- **ABOUT THIS TASK**
Reproduce the records word for word, with nothing left out.

═══ EXTRACTED INFORMATION ═══

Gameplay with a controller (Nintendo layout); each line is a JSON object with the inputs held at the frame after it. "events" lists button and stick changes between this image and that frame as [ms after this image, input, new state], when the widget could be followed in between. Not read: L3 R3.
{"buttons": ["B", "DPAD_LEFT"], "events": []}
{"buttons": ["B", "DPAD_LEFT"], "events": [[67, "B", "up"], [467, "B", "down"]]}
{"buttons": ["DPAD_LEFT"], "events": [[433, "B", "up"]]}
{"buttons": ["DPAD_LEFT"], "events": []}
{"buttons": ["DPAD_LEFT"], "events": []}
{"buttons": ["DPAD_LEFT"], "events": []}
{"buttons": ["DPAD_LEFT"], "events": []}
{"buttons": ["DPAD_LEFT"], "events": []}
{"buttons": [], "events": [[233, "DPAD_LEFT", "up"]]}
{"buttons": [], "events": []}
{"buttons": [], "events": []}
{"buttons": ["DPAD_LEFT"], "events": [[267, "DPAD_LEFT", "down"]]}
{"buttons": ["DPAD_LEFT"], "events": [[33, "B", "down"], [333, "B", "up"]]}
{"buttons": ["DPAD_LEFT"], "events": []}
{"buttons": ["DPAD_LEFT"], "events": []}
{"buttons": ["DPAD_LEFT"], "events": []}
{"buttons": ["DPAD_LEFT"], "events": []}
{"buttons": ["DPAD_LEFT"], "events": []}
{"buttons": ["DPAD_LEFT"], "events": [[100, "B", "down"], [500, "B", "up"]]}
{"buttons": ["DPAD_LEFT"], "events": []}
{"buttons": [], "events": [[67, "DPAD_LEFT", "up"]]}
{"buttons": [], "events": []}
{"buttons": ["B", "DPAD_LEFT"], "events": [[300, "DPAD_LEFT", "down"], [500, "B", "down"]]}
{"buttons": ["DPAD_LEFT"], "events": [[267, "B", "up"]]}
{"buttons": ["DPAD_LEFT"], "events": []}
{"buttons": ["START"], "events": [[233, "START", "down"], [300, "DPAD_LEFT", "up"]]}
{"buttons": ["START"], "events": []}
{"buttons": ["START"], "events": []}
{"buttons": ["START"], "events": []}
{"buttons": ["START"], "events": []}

═══

- **TASK RESULT**
Gameplay with a controller (Nintendo layout); each line is a JSON object with the inputs held at the frame after it. "events" lists button and stick changes between this image and that frame as [ms after this image, input, new state], when the widget could be followed in between. Not read: L3 R3.
{"buttons": ["B", "DPAD_LEFT"], "events": []}
{"buttons": ["B", "DPAD_LEFT"], "events": [[67, "B", "up"], [467, "B", "down"]]}
{"buttons": ["DPAD_LEFT"], "events": [[433, "B", "up"]]}
{"buttons": ["DPAD_LEFT"], "events": []}
{"buttons": ["DPAD_LEFT"], "events": []}
{"buttons": ["DPAD_LEFT"], "events": []}
{"buttons": ["DPAD_LEFT"], "events": []}
{"buttons": ["DPAD_LEFT"], "events": []}
{"buttons": [], "events": [[233, "DPAD_LEFT", "up"]]}
{"buttons": [], "events": []}
{"buttons": [], "events": []}
{"buttons": ["DPAD_LEFT"], "events": [[267, "DPAD_LEFT", "down"]]}
{"buttons": ["DPAD_LEFT"], "events": [[33, "B", "down"], [333, "B", "up"]]}
{"buttons": ["DPAD_LEFT"], "events": []}
{"buttons": ["DPAD_LEFT"], "events": []}
{"buttons": ["DPAD_LEFT"], "events": []}
{"buttons": ["DPAD_LEFT"], "events": []}
{"buttons": ["DPAD_LEFT"], "events": []}
{"buttons": ["DPAD_LEFT"], "events": [[100, "B", "down"], [500, "B", "up"]]}
{"buttons": ["DPAD_LEFT"], "events": []}
{"buttons": [], "events": [[67, "DPAD_LEFT", "up"]]}
{"buttons": [], "events": []}
{"buttons": ["B", "DPAD_LEFT"], "events": [[300, "DPAD_LEFT", "down"], [500, "B", "down"]]}
{"buttons": ["DPAD_LEFT"], "events": [[267, "B", "up"]]}
{"buttons": ["DPAD_LEFT"], "events": []}
{"buttons": ["START"], "events": [[233, "START", "down"], [300, "DPAD_LEFT", "up"]]}
{"buttons": ["START"], "events": []}
{"buttons": ["START"], "events": []}
{"buttons": ["START"], "events": []}
{"buttons": ["START"], "events": []}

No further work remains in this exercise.